*Given information:*
- - - -
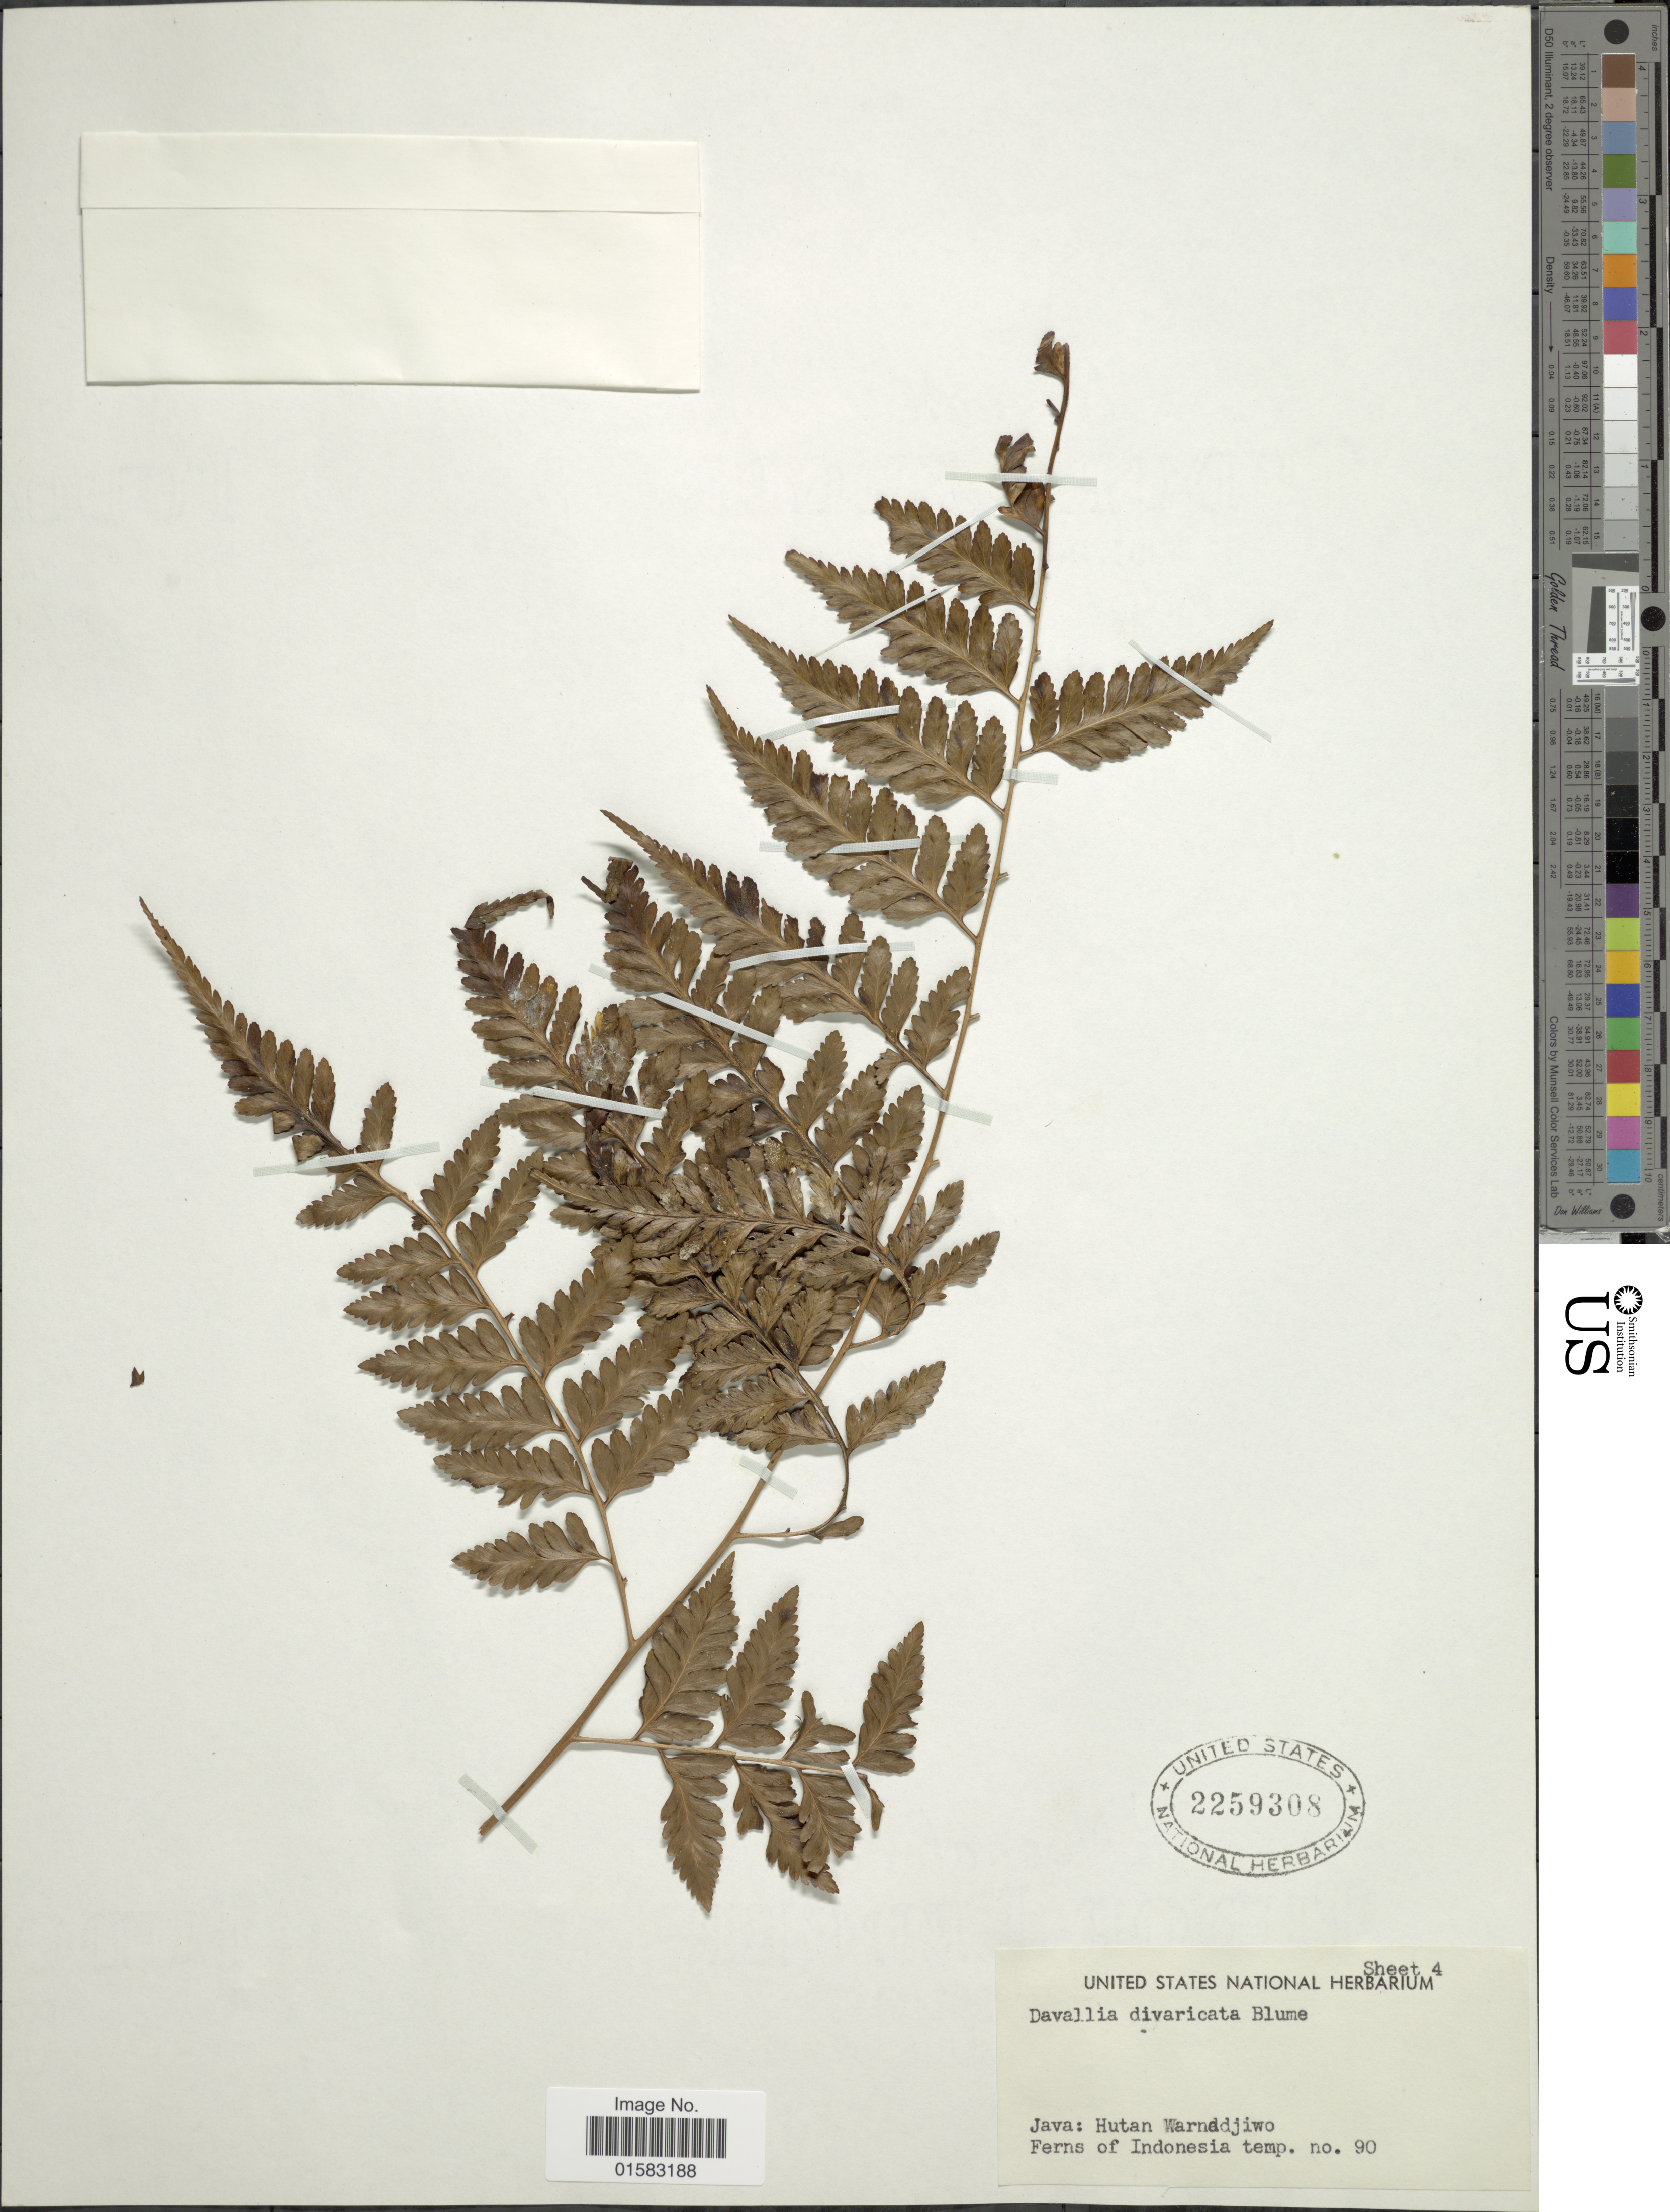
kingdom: Plantae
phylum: Tracheophyta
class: Polypodiopsida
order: Polypodiales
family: Davalliaceae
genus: Davallia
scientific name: Davallia divaricata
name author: Blume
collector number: Ferns of Indonesia temp. 90?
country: Indonesia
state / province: Java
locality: Hutan Warnadjiwo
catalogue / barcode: US 2259308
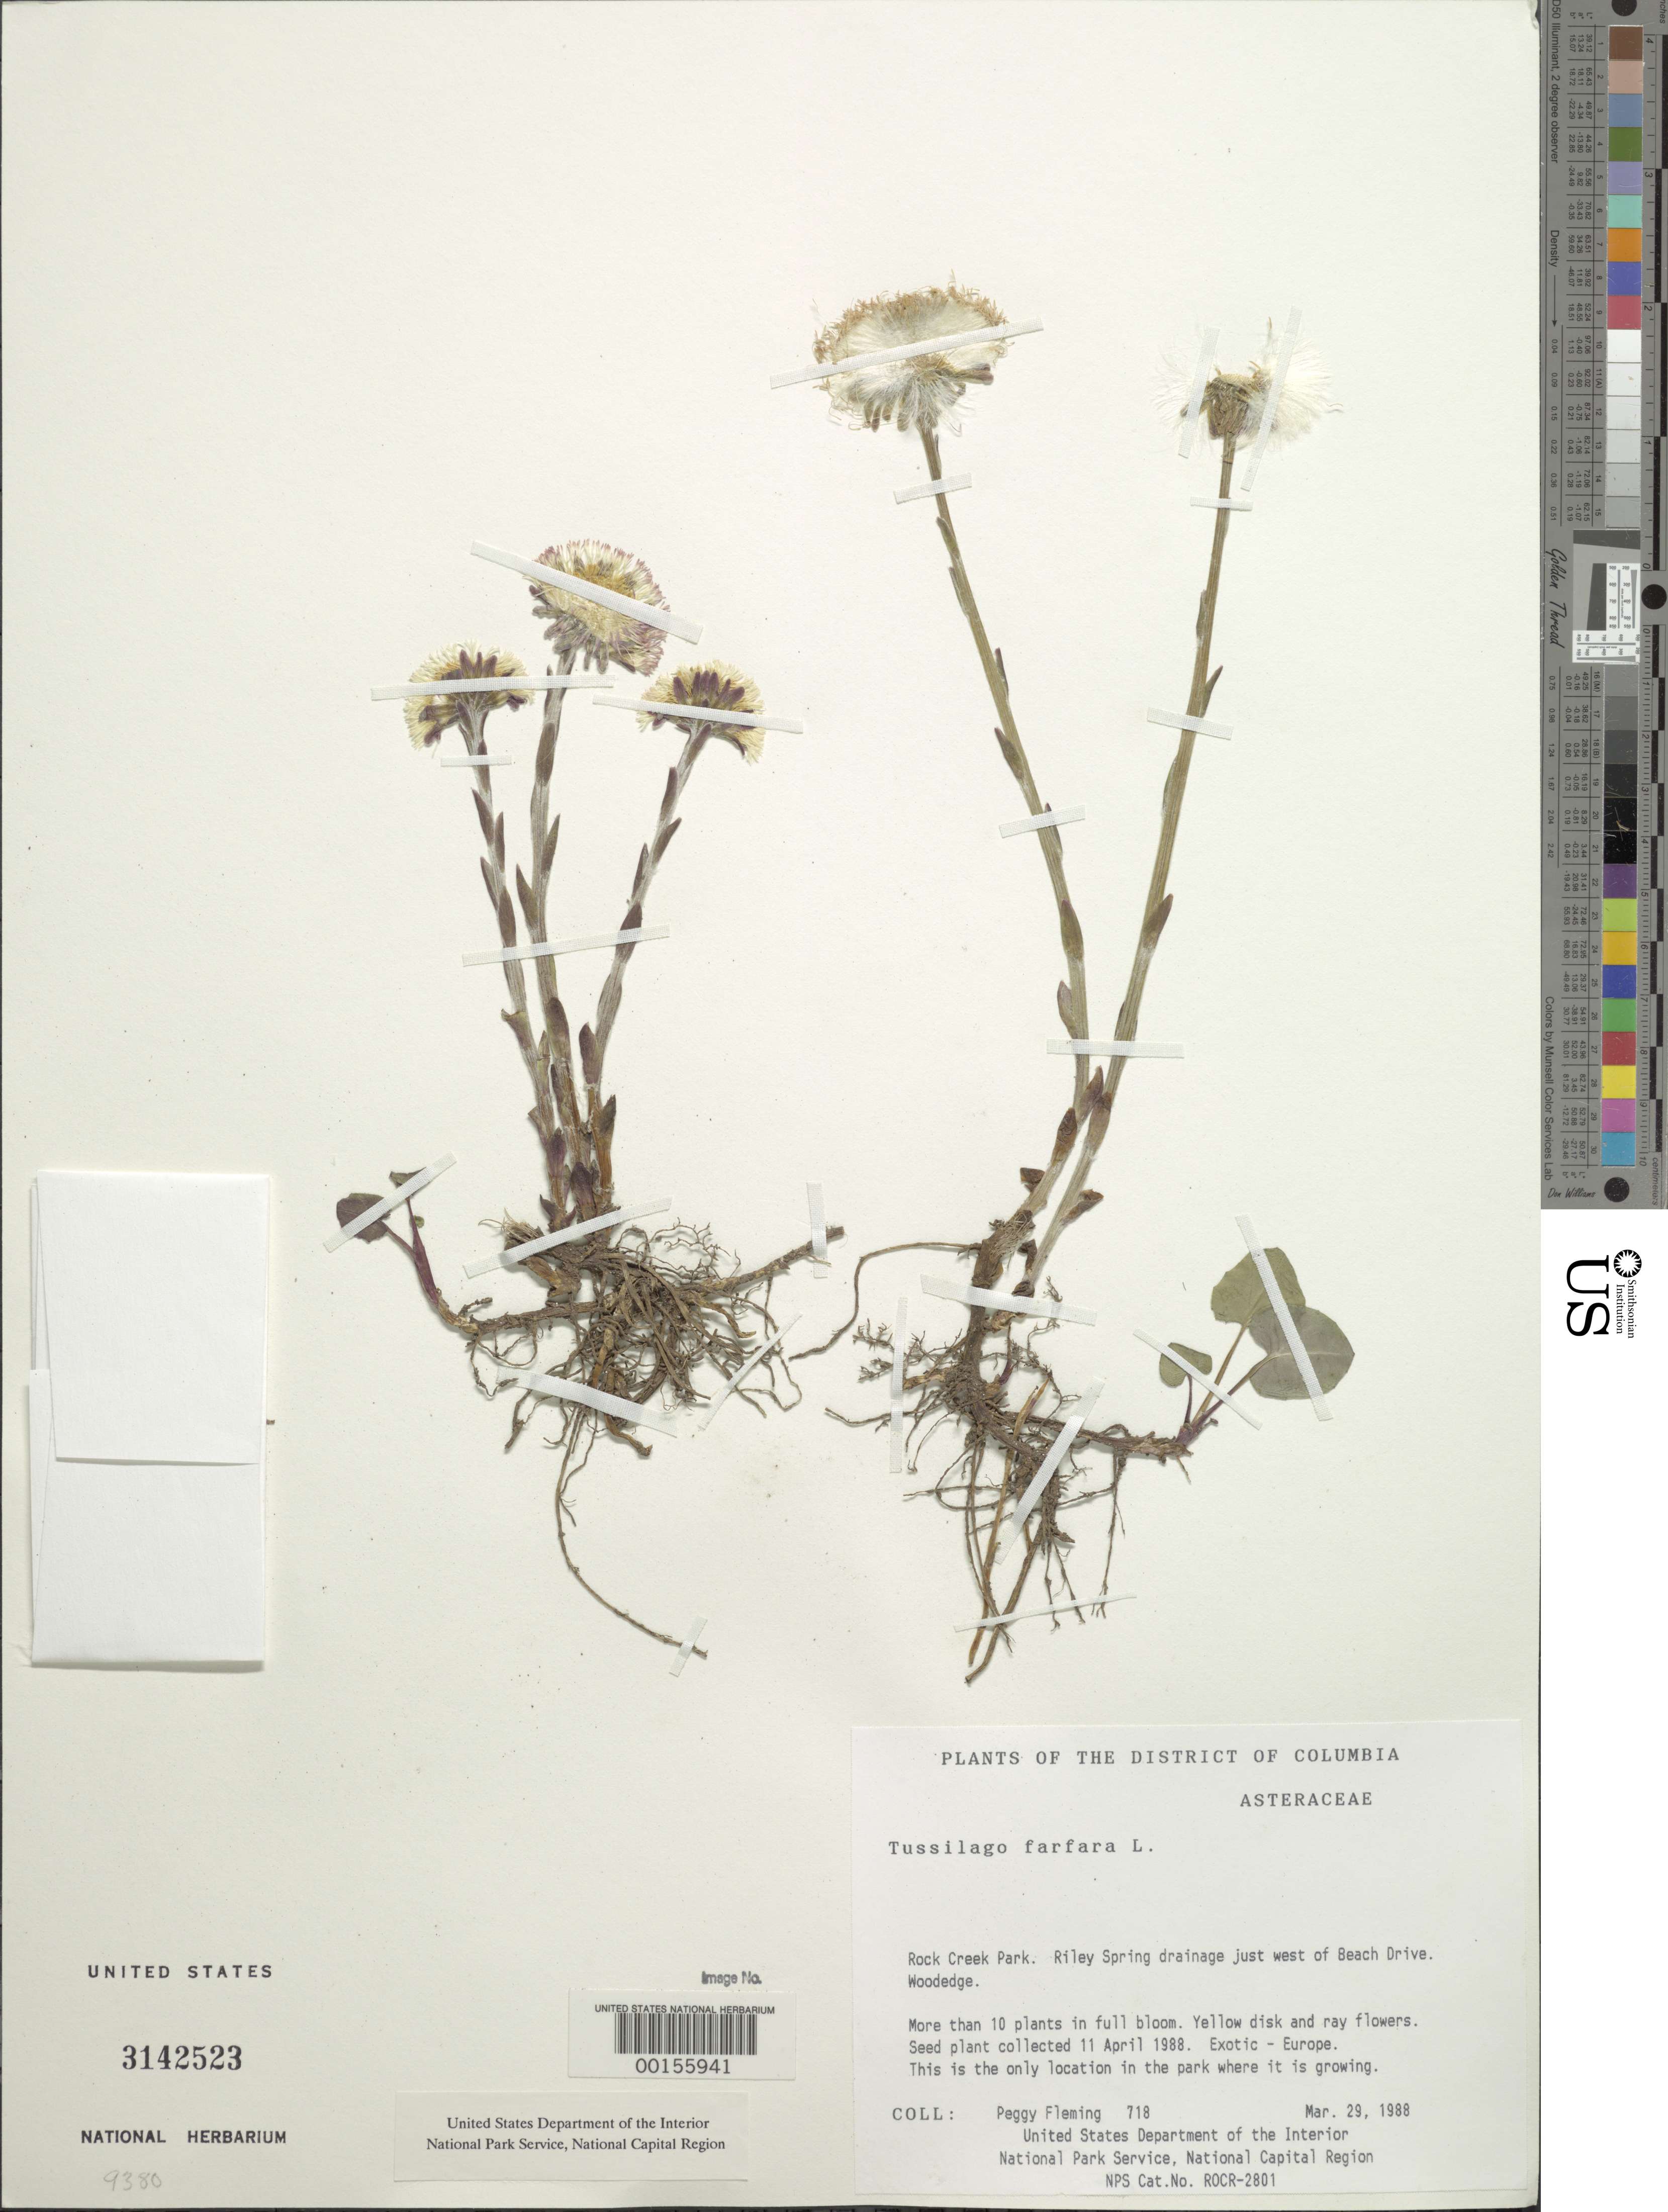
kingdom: Plantae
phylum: Tracheophyta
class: Magnoliopsida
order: Asterales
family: Asteraceae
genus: Tussilago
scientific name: Tussilago farfara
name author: L.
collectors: P. Fleming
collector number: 718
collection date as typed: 29 Mar 1988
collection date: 1988-03-29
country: United States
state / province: District of Columbia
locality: Rock Creek Park, Riley Spring drainage W of Beach Drive Rock Creek Park & vicinity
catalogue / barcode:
- - - -
*Directions:*
Copy every line of the entries above word for word, leaving out the pictures.

*Response to this exercise:*
kingdom: Plantae
phylum: Tracheophyta
class: Polypodiopsida
order: Polypodiales
family: Davalliaceae
genus: Davallia
scientific name: Davallia divaricata
name author: Blume
collector number: Ferns of Indonesia temp. 90?
country: Indonesia
state / province: Java
locality: Hutan Warnadjiwo
catalogue / barcode: US 2259308
kingdom: Plantae
phylum: Tracheophyta
class: Magnoliopsida
order: Asterales
family: Asteraceae
genus: Tussilago
scientific name: Tussilago farfara
name author: L.
collectors: P. Fleming
collector number: 718
collection date as typed: 29 Mar 1988
collection date: 1988-03-29
country: United States
state / province: District of Columbia
locality: Rock Creek Park, Riley Spring drainage W of Beach Drive Rock Creek Park & vicinity
catalogue / barcode:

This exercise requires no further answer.